Maria de la Luz Lopez, 80, bolted her front door, then led a guest to a workshop at the back of her house. It was only a few days until the big competition -- a highlight in this mountain town -- and she didn't want her rivals to get wind of her creations.

She lifted her artwork gently from a stack of shoe boxes: a five-piece mariachi band and a cobbler making shoes, figurines so finely crafted that you could almost feel the trumpeter's strain and the shoemaker's concentration. And they were chewable. Lopez's creations were made of gum, and this week, she competed against other gum artisans in Talpa, known locally as the Cradle of Gum.

"This is our identity," said Lopez, a three-time champion in this town of 14,000 people, high in the mountains between Guadalajara and Puerto Vallarta. "They don't do this anywhere else in the world."

Talpa, like many lesser-known towns in Mexico, is on a mission to boost development by attracting tourists with its centuries-old traditions. The country's tourism industry is expected to establish two records this year -- 20 million visitors and $10 billion in revenue -- and the government is trying to steer more tourists to small towns like this one through a new program called "magic towns."

The trip from Puerto Vallarta takes nearly four hours on poor mountain roads, which doesn't stop thousands of visitors each year from climbing into the Sierra Madre to visit Talpa's bright central market. The state of Jalisco is building a new highway that will cut that trip in half.

A 17th-century statue of the Blessed Virgin said to have healing powers draws religious pilgrims, but Mayor Roberto Palmera said he hoped more aggressive promotion of Talpa's gum art could lure a more general crowd. A museum showcasing the town's gum craft opened Tuesday.
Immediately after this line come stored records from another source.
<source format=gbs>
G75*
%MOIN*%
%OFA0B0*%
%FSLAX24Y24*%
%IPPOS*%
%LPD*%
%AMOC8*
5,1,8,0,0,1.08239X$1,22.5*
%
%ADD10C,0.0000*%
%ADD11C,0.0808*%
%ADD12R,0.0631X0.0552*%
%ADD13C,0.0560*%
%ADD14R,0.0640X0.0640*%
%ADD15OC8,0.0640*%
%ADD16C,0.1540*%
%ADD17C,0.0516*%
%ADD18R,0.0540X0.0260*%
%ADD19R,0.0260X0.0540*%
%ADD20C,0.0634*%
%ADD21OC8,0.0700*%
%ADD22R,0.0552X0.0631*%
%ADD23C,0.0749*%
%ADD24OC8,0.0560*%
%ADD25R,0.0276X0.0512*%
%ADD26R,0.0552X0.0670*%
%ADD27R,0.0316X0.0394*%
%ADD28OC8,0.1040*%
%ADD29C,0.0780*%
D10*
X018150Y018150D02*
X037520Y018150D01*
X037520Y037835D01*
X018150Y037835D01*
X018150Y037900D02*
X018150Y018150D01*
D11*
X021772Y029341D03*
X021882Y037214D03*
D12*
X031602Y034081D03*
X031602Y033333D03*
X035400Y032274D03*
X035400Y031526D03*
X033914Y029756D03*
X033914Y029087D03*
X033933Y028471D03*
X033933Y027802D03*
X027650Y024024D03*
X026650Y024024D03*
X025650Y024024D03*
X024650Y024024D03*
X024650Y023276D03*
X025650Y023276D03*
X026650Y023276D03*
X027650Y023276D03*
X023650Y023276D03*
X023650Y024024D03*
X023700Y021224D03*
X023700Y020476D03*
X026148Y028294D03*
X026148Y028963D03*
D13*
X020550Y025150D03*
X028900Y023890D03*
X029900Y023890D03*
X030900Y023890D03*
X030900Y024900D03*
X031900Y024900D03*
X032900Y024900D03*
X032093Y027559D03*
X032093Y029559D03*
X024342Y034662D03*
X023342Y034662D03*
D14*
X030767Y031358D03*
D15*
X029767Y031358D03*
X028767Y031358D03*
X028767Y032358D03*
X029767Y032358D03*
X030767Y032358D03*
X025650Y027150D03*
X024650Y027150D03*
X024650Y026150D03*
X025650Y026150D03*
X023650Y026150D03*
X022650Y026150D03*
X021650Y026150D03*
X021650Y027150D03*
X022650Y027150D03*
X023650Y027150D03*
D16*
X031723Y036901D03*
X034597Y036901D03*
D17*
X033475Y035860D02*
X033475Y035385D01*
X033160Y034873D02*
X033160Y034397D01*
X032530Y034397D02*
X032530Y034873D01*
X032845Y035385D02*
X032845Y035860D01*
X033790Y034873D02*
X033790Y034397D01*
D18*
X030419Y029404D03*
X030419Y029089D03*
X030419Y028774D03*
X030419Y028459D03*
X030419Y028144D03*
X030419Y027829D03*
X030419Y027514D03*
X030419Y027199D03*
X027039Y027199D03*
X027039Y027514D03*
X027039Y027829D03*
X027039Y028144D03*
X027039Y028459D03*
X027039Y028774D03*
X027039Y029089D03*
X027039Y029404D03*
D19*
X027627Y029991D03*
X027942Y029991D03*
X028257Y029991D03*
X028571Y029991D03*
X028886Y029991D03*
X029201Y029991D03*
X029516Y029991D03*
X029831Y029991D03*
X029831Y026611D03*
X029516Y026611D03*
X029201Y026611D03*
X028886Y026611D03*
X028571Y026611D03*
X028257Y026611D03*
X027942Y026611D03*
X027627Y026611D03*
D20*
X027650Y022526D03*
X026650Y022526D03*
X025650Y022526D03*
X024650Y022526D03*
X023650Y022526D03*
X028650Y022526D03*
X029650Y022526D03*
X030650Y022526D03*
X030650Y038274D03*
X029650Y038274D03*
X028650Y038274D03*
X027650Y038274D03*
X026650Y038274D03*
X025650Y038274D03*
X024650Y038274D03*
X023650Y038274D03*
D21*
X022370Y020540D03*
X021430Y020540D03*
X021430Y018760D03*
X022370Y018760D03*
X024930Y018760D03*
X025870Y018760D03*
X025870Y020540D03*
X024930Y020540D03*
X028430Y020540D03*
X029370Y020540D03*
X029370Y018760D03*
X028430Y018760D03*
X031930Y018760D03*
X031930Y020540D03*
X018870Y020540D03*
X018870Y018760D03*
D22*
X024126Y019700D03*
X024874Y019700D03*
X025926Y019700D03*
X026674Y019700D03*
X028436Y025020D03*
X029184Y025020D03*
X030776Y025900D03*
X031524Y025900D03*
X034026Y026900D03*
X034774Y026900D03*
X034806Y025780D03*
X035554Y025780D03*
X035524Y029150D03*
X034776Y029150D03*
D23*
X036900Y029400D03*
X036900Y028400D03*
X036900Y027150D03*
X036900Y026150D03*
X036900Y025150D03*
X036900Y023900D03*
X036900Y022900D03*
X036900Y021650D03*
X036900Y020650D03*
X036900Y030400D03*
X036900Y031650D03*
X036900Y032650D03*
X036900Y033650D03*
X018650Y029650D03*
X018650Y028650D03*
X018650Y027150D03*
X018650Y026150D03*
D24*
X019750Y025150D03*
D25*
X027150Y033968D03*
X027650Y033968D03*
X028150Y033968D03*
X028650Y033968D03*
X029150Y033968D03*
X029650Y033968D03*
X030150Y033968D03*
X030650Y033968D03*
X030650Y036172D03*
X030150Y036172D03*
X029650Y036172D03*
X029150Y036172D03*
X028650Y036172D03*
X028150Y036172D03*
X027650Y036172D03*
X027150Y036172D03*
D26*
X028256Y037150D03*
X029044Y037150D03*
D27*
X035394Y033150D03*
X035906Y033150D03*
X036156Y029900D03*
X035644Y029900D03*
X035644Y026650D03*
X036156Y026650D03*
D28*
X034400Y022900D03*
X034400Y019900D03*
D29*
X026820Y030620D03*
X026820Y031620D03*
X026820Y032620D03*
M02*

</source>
Palmera said about 80 percent of the town's residents earn their living from the tourist trade, including several hundred families in the gum business. For more than a century and a half, workers from the town have trekked out to the nearby hills and extracted milky resin from the Arbol de Chilte, a rubbery tree.
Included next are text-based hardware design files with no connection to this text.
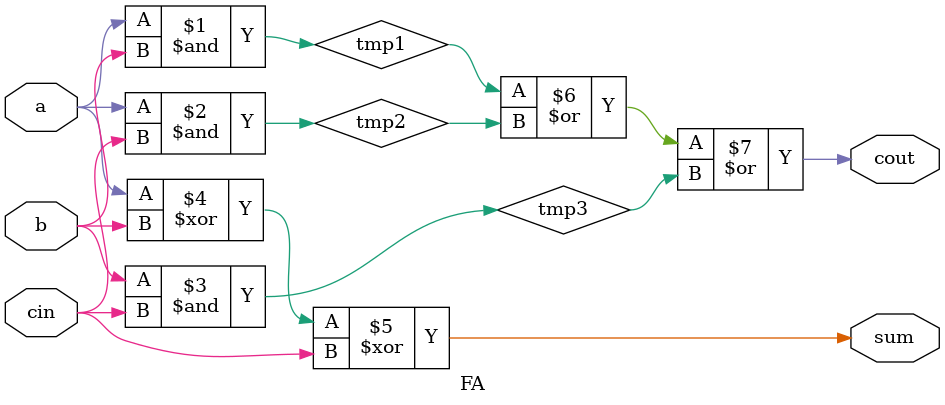
<source format=v>
module FA(a, b, cin, cout, sum);
	input a, b, cin;
	output cout, sum;

	wire tmp1, tmp2, tmp3;

	and ( tmp1, a, b );
	and ( tmp2, a, cin );
	and ( tmp3, b, cin );

	xor ( sum, a, b, cin );
	or ( cout, tmp1, tmp2, tmp3 );

endmodule

</source>
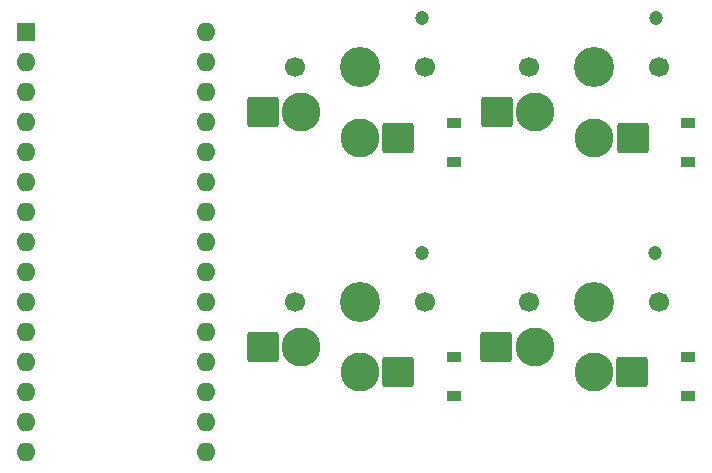
<source format=gbs>
G04 #@! TF.GenerationSoftware,KiCad,Pcbnew,(6.0.5)*
G04 #@! TF.CreationDate,2022-09-29T17:00:32+08:00*
G04 #@! TF.ProjectId,4k-keypad-arduino-nano,346b2d6b-6579-4706-9164-2d6172647569,rev?*
G04 #@! TF.SameCoordinates,Original*
G04 #@! TF.FileFunction,Soldermask,Bot*
G04 #@! TF.FilePolarity,Negative*
%FSLAX46Y46*%
G04 Gerber Fmt 4.6, Leading zero omitted, Abs format (unit mm)*
G04 Created by KiCad (PCBNEW (6.0.5)) date 2022-09-29 17:00:32*
%MOMM*%
%LPD*%
G01*
G04 APERTURE LIST*
G04 Aperture macros list*
%AMRoundRect*
0 Rectangle with rounded corners*
0 $1 Rounding radius*
0 $2 $3 $4 $5 $6 $7 $8 $9 X,Y pos of 4 corners*
0 Add a 4 corners polygon primitive as box body*
4,1,4,$2,$3,$4,$5,$6,$7,$8,$9,$2,$3,0*
0 Add four circle primitives for the rounded corners*
1,1,$1+$1,$2,$3*
1,1,$1+$1,$4,$5*
1,1,$1+$1,$6,$7*
1,1,$1+$1,$8,$9*
0 Add four rect primitives between the rounded corners*
20,1,$1+$1,$2,$3,$4,$5,0*
20,1,$1+$1,$4,$5,$6,$7,0*
20,1,$1+$1,$6,$7,$8,$9,0*
20,1,$1+$1,$8,$9,$2,$3,0*%
G04 Aperture macros list end*
%ADD10R,1.600000X1.600000*%
%ADD11O,1.600000X1.600000*%
%ADD12C,1.200000*%
%ADD13C,1.700000*%
%ADD14C,3.400000*%
%ADD15RoundRect,0.260000X1.065000X1.040000X-1.065000X1.040000X-1.065000X-1.040000X1.065000X-1.040000X0*%
%ADD16C,3.300000*%
%ADD17R,1.200000X0.900000*%
G04 APERTURE END LIST*
D10*
X101133750Y-75569949D03*
D11*
X101133750Y-78109949D03*
X101133750Y-80649949D03*
X101133750Y-83189949D03*
X101133750Y-85729949D03*
X101133750Y-88269949D03*
X101133750Y-90809949D03*
X101133750Y-93349949D03*
X101133750Y-95889949D03*
X101133750Y-98429949D03*
X101133750Y-100969949D03*
X101133750Y-103509949D03*
X101133750Y-106049949D03*
X101133750Y-108589949D03*
X101133750Y-111129949D03*
X116373750Y-111129949D03*
X116373750Y-108589949D03*
X116373750Y-106049949D03*
X116373750Y-103509949D03*
X116373750Y-100969949D03*
X116373750Y-98429949D03*
X116373750Y-95889949D03*
X116373750Y-93349949D03*
X116373750Y-90809949D03*
X116373750Y-88269949D03*
X116373750Y-85729949D03*
X116373750Y-83189949D03*
X116373750Y-80649949D03*
X116373750Y-78109949D03*
X116373750Y-75569949D03*
D12*
X134601250Y-94225000D03*
D13*
X123881250Y-98425000D03*
X134881250Y-98425000D03*
D14*
X129381250Y-98425000D03*
D15*
X121136250Y-102175000D03*
D16*
X124381250Y-102175000D03*
D15*
X132626250Y-104375000D03*
D16*
X129381250Y-104375000D03*
X149168750Y-104375000D03*
D15*
X152413750Y-104375000D03*
D16*
X144168750Y-102175000D03*
D15*
X140923750Y-102175000D03*
D14*
X149168750Y-98425000D03*
D13*
X154668750Y-98425000D03*
X143668750Y-98425000D03*
D12*
X154388750Y-94225000D03*
X154445000Y-74350000D03*
D13*
X143725000Y-78550000D03*
X154725000Y-78550000D03*
D14*
X149225000Y-78550000D03*
D15*
X140980000Y-82300000D03*
D16*
X144225000Y-82300000D03*
D15*
X152470000Y-84500000D03*
D16*
X149225000Y-84500000D03*
D12*
X134601250Y-74350000D03*
D13*
X123881250Y-78550000D03*
X134881250Y-78550000D03*
D14*
X129381250Y-78550000D03*
D15*
X121136250Y-82300000D03*
D16*
X124381250Y-82300000D03*
D15*
X132626250Y-84500000D03*
D16*
X129381250Y-84500000D03*
D17*
X157162500Y-103062500D03*
X157162500Y-106362500D03*
X137318750Y-103062500D03*
X137318750Y-106362500D03*
X157162500Y-83218750D03*
X157162500Y-86518750D03*
X137318750Y-83218750D03*
X137318750Y-86518750D03*
M02*

</source>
The raw resin is then trucked into Talpa, where it is scrubbed clean in cold water, formed into masses of gummy dough and dried into disks that look like tortillas. Those are the raw materials for gum, which many people here chew and even more fashion into art.

In the market, where stands sell fresh goat barbecue and thick fruit rolls made from guava, artisans sell thousands of brightly colored miniature hats, baskets, flowers, fruits and sandals, all made from gum. More accomplished artists, like Lopez, sell their more intricate works from little shops in the front rooms of their homes, which line Talpa's cobblestone streets.

Lopez has been sculpting gum, known here as chicle or chilte, for 73 years. Her only tools are a pair of scissors and tweezers. She bathes the gum disks in hot water to soften them, colors them with a rainbow of vegetable dyes, then cuts and rolls them into long strings.

Sitting at a marble-top table in her home, with soft music playing in the background and cathedral bells tolling just outside the house, she snipped and picked and molded the strings into shape. A rose might take a few hours; a more complicated scene with several characters might take a couple of weeks.

She sells her creations in the front room of her house: A model of the town's cathedral with its big clock set to 8 o'clock is about $25, and finely detailed models of the town's famous Our Lady of the Rosary of Talpa sell for $10.

Lopez is known around town as maestra, or teacher, but she said she finds fewer and fewer students these days. She said the town's young women seem mostly uninterested in learning the art of their mothers.

"They come for a day or two, but then they leave," she said. "They're more interested in what's going on in the streets. But I tell them, there's nothing good in the streets."

The annual gum competition still drew several dozen of the town's best artists, who kept their creations secret until the day of the competition. At stake was the first prize of $425 and bragging rights.

Salvador Perez Barreto, 39, was one of the few men in the competition. On Sunday, he approached a city official on the street and asked, almost in a whisper, where he was supposed to drop off his entry. He, like others, had been hiding it from friends and rival artists for weeks.

A visitor asked to see his creation, and he looked around, then opened the door of his Dodge pickup. On the driver's seat, carefully hidden under a piece of white lace, was a horn of plenty, filled with perfect little fruits and vegetables -- and a roasted turkey. Last year, his entry was a gum replica of Michelangelo's "Expulsion from Paradise."

"People do this for money," Perez said. "But it's more for pride."

On Tuesday, the pride belonged to Luis Haro Torres, who won for the fourth consecutive year, with a sculpture of a man harvesting corn, which the judges said was so detailed they could see the cracks in his hands.

Maria de la Luz Lopez, 80, one of Talpa's gum artists, sits in her workshop with gum sculptures she has made with her sister for the town competition.